- **YOUR GOAL**: For the data below, give the number of lines containing "Right" and nothing more.

[Human keypoint data]
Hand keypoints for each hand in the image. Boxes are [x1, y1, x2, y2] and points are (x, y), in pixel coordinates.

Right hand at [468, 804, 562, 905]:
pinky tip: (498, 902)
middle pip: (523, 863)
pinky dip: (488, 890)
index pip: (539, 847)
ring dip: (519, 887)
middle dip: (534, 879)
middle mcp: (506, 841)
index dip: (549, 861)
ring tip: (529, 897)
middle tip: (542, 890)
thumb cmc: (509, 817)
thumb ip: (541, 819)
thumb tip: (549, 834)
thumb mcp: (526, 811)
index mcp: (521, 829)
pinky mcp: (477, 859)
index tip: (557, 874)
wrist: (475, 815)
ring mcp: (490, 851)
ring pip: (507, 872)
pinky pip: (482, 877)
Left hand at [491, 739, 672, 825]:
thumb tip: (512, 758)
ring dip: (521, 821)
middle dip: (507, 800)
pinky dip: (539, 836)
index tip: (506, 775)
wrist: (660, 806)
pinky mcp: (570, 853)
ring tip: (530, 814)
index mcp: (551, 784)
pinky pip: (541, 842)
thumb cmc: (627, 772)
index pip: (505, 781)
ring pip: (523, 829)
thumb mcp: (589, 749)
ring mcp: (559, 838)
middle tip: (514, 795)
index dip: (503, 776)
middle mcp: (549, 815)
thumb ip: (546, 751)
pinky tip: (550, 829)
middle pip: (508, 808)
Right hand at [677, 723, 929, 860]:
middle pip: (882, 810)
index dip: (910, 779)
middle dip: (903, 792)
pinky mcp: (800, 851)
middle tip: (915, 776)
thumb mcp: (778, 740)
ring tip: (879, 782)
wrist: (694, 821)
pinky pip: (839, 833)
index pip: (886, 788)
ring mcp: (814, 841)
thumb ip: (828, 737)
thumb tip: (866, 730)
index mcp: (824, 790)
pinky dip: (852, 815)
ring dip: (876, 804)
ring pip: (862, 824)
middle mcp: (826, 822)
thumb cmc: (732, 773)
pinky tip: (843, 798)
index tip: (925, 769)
==
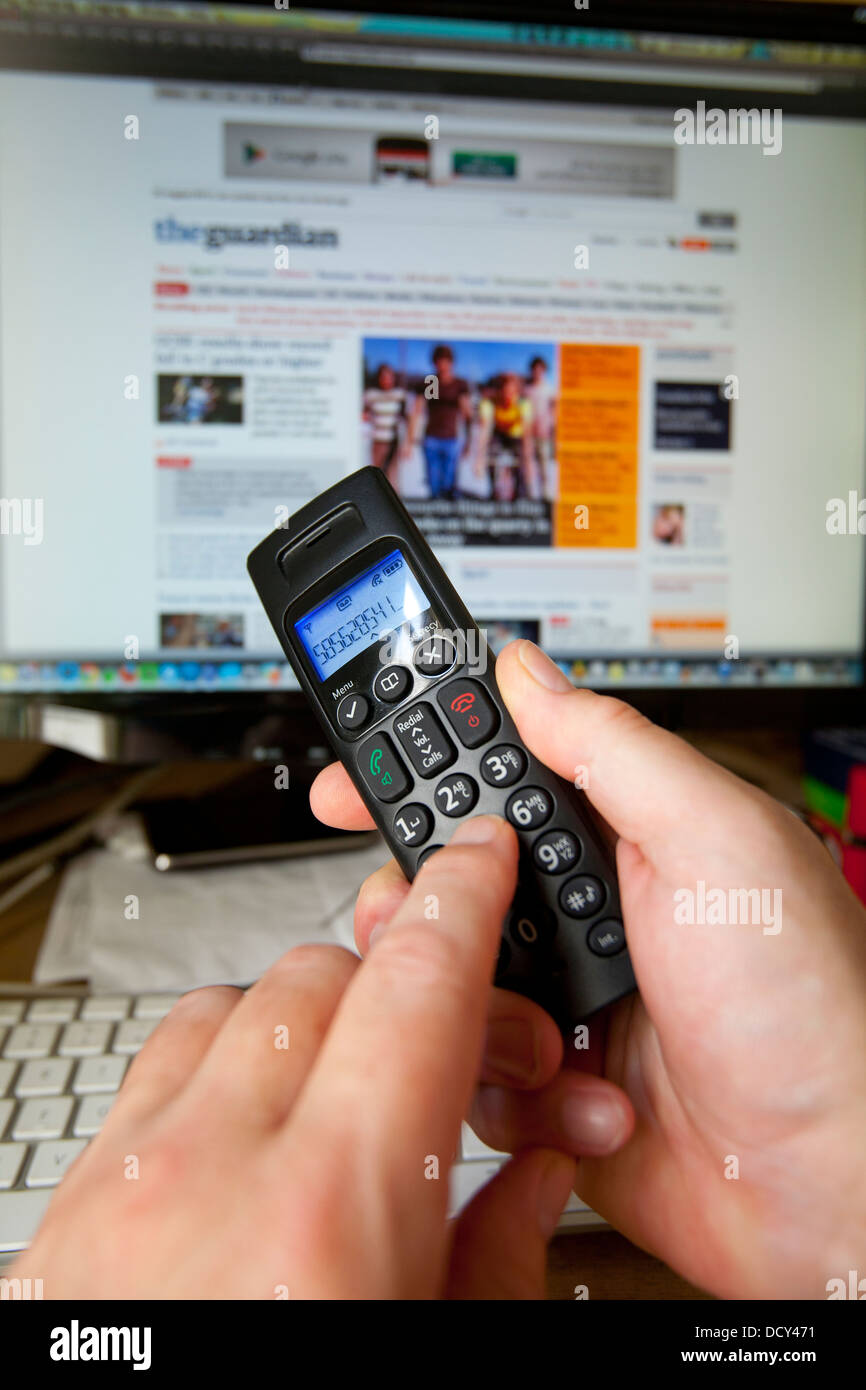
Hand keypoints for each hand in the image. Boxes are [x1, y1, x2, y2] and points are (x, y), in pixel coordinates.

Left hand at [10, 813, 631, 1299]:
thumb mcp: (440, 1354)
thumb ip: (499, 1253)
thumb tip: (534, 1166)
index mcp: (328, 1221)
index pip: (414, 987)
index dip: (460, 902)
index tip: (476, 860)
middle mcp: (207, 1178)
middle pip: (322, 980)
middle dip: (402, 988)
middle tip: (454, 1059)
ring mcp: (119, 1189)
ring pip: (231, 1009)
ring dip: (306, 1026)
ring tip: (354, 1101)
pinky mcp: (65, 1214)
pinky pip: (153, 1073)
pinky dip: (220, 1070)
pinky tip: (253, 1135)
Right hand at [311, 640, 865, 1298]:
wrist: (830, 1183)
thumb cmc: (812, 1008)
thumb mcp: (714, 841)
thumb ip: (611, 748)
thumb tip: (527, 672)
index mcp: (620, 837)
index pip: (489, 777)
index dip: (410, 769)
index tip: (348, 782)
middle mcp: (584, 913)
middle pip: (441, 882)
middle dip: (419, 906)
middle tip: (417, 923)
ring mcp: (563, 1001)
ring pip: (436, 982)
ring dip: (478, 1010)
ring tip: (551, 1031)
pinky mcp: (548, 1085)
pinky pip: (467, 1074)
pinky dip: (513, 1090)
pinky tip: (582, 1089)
* * *
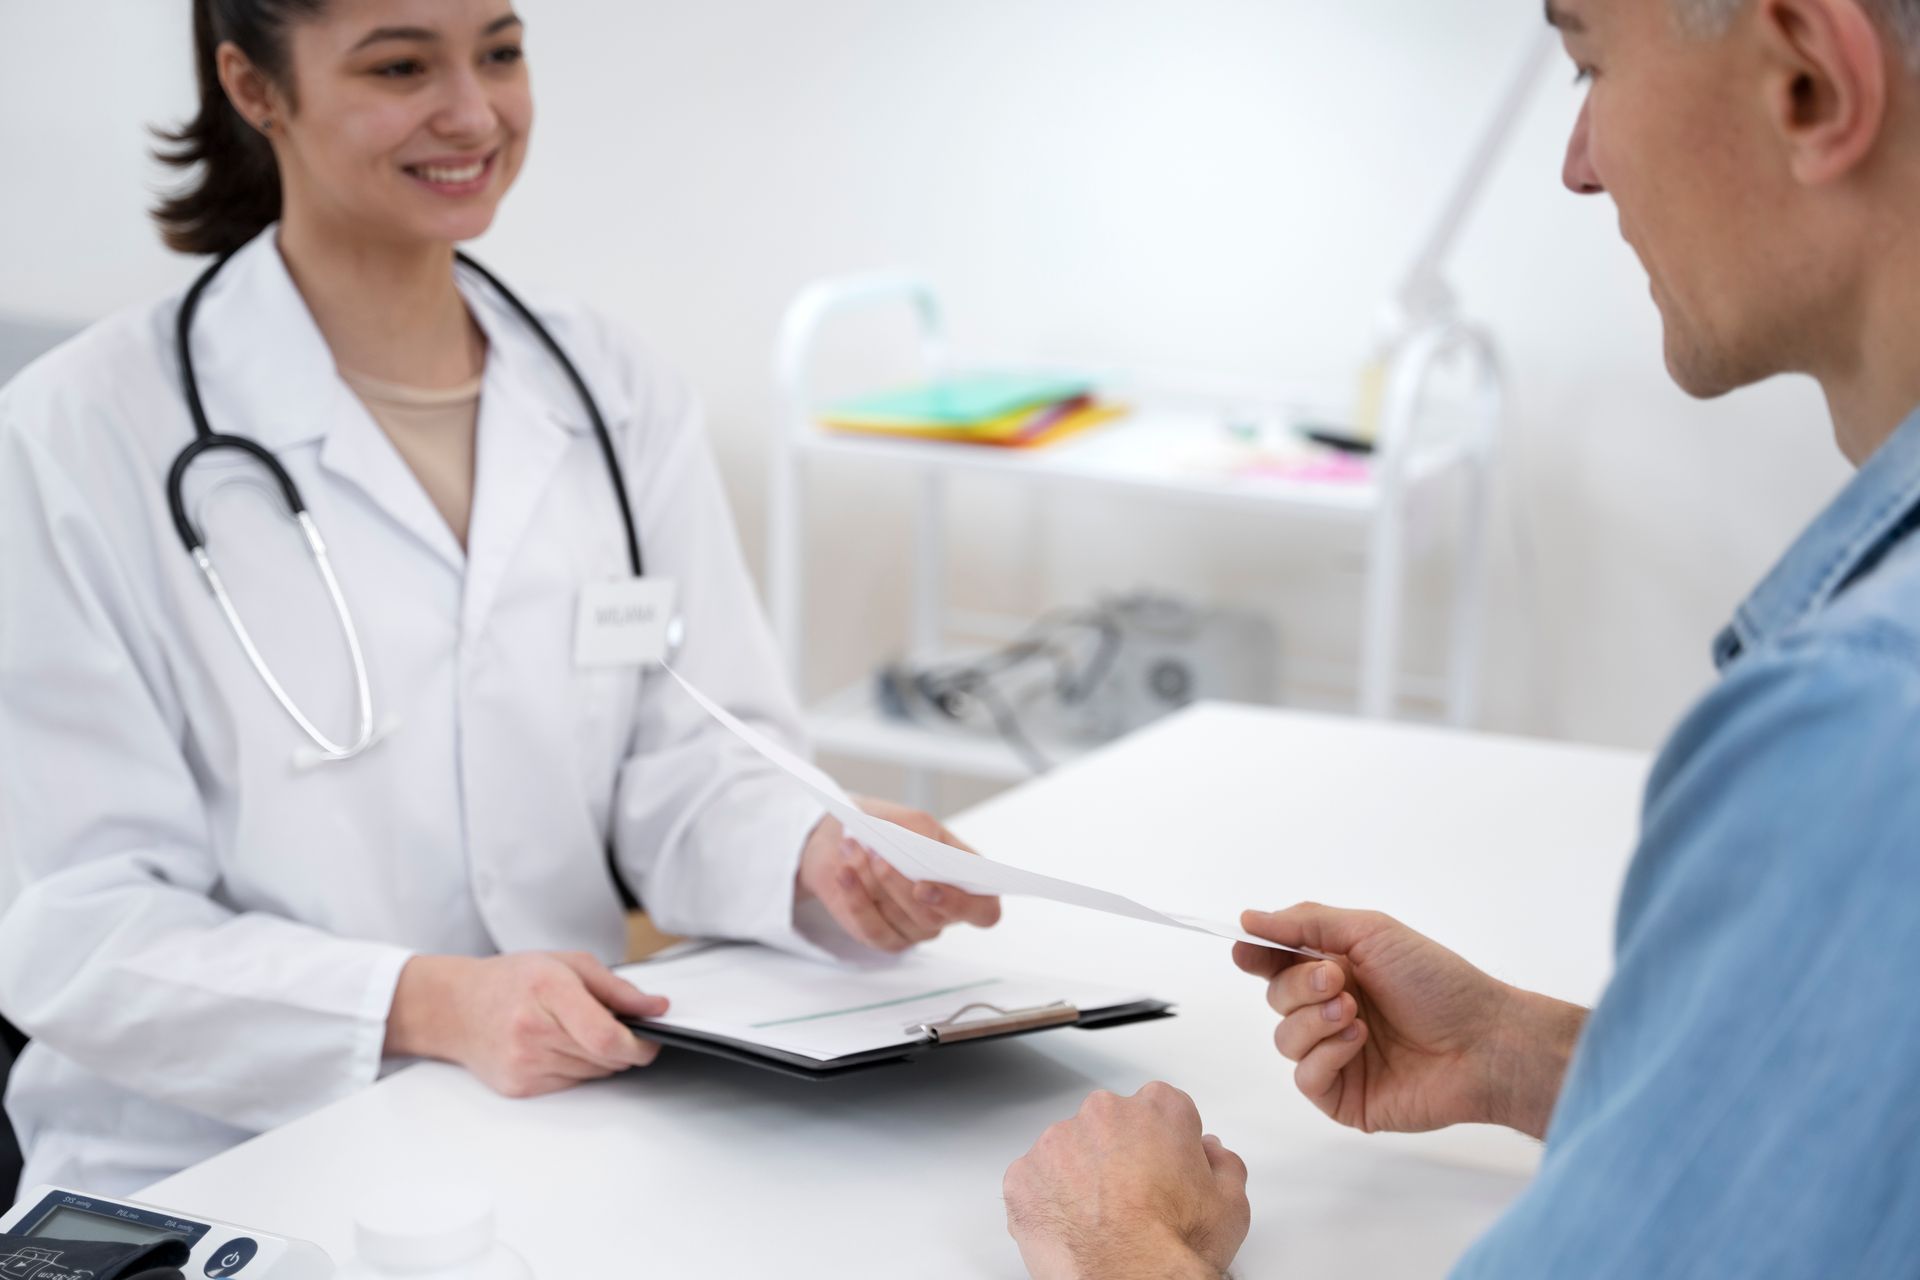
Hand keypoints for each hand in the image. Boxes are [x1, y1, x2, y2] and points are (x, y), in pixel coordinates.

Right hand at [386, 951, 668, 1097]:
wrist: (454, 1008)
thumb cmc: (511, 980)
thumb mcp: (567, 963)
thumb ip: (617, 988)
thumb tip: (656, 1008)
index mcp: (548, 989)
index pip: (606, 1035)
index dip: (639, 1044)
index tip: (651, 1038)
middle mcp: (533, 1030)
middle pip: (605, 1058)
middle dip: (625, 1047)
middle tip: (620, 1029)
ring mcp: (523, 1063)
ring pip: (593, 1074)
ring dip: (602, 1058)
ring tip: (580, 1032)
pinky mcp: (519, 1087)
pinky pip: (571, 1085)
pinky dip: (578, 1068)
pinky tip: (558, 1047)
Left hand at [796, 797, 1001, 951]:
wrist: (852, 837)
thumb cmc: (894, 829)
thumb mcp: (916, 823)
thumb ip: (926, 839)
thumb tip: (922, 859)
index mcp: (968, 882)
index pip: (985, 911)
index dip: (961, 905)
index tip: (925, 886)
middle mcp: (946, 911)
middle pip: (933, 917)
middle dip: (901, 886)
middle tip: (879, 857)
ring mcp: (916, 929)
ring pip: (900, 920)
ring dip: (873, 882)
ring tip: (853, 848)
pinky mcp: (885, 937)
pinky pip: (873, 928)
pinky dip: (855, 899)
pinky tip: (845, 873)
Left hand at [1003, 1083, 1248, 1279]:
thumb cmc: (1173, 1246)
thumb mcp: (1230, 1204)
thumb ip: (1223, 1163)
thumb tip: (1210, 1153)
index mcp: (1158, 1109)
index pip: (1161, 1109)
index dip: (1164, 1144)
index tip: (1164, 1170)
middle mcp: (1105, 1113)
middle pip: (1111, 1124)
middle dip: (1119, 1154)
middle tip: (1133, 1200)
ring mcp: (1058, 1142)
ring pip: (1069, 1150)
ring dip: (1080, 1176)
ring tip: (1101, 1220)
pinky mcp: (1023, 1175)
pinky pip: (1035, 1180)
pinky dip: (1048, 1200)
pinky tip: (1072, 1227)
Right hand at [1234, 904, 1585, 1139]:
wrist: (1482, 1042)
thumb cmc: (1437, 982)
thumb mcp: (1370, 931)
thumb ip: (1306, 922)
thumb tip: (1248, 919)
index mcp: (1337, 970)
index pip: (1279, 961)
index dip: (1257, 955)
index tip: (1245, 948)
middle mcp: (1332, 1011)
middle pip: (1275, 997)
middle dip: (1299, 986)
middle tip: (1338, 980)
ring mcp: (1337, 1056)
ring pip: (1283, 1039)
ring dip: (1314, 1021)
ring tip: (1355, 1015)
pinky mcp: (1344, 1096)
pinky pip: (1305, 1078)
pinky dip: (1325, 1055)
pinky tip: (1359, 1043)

- **EXERCISE SOLUTION**: 5